# DC Servo Motors with Encoders



## MyNightmare (Jan 8, 2011)

Okay could use a little assistance here.
I just traded someone on CL and received 10 SuperMini Harmonic Drive RH 14 series DC servo motors with encoders. My question is this, is there anyway to use these with say a Pololu micro 6? If not could you suggest a controller or should I just sell them on ebay and pick up some heavy duty RC servos? Here is a link with all the details.
http://www.harmonicdrive.net/media/support/catalogs/pdf/rh-dc-servo-catalog.pdf

Thanks in advance,
Rebecca


----------



## hedg12 (Jul 6, 2008)

Those are meant to be controlled by industrial controls - probably by a PLC of some sort. I'm afraid there's no easy way to control them with a hobby servo controller. They do appear to be nice servos - wish this years budget would allow me to make you an offer...
_ _ _ _
**Exercises to complete:**
a) In the forum thread about DC servo motors with encoders, rewrite the paragraph beginning "Those are meant to be controlled" more briefly, keeping its main facts.
b) According to the forum thread about DC servo motors with encoders, how many motors did the first poster receive in the trade?
c) Continue the forum thread about DC servo motors with encoders from where it stops.
_ _ _ _
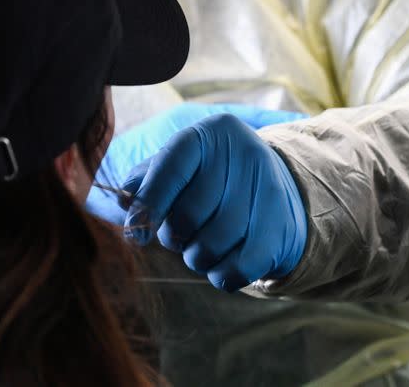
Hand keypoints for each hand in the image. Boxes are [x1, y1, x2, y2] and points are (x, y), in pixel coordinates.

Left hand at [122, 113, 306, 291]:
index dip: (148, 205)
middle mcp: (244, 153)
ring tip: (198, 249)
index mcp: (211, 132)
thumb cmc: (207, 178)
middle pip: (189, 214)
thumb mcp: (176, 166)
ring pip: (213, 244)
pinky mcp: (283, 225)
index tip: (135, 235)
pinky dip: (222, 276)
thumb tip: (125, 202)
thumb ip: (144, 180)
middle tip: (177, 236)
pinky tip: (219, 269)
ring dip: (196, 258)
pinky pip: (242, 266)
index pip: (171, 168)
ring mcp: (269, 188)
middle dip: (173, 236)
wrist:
_ _ _ _
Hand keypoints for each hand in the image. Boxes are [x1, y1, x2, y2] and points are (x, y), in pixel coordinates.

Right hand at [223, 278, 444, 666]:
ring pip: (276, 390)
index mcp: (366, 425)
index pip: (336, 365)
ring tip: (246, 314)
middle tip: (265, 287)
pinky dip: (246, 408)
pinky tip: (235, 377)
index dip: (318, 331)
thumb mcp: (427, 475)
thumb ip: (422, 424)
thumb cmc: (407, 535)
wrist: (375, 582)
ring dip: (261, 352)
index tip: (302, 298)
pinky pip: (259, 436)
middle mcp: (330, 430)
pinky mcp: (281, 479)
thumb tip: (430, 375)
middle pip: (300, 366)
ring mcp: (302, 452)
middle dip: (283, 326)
_ _ _ _
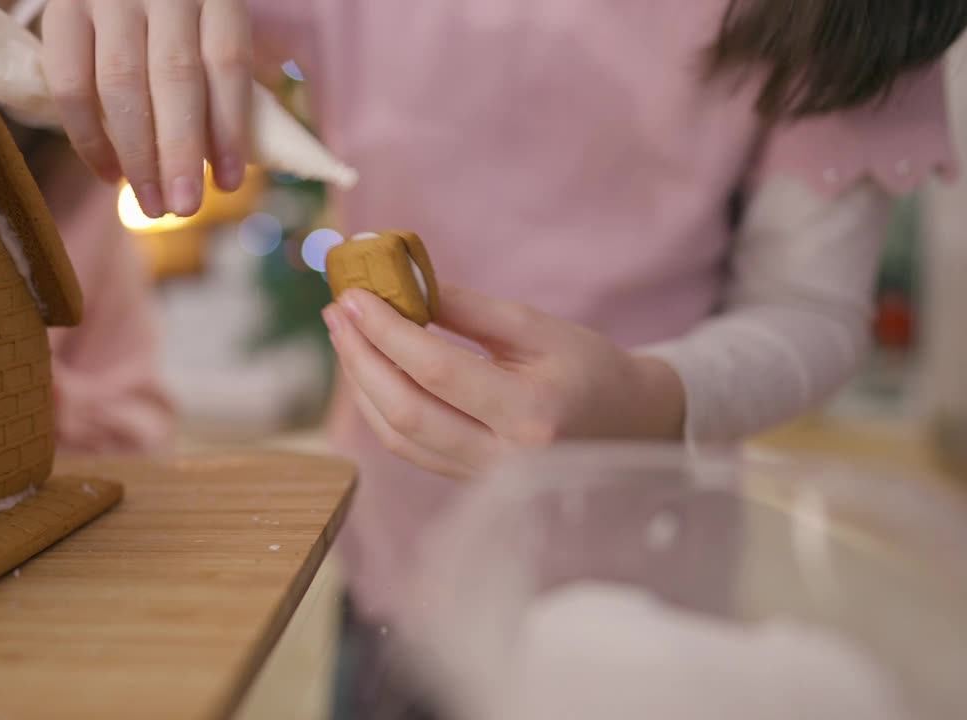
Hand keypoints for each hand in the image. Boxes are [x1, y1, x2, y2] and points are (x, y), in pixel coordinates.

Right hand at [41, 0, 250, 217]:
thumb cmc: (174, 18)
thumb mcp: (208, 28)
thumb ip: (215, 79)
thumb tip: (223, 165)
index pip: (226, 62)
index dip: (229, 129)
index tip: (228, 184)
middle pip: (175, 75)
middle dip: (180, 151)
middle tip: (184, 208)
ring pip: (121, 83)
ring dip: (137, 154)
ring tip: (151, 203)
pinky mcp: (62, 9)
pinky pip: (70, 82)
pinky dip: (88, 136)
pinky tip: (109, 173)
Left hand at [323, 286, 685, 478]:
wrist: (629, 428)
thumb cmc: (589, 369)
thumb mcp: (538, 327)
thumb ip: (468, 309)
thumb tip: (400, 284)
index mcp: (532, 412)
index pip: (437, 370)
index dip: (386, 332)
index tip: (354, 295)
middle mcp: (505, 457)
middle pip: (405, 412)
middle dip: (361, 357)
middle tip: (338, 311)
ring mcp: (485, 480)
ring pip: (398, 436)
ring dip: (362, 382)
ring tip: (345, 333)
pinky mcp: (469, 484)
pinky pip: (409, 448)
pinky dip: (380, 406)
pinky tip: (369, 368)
_ _ _ _
**Results of the tasks:**
a) The motors are built for industrial controls, probably some kind of PLC, so a hobby servo controller can't easily run them. They look like good servos, but this year's budget rules out an offer.

b) Ten.

c)
----------



## MyNightmare (Jan 8, 2011)

Yeah, that's what I thought. I have one on Ebay right now, i'll see how it goes 1 bidder so far at $50, I think if I could sell all 10 at that rate I should be able to get a few nice RC servos.


----------



## MyNightmare (Jan 8, 2011)

Sold 8 on ebay at 125 each. Have 2 more a little different I will keep to play with in the future.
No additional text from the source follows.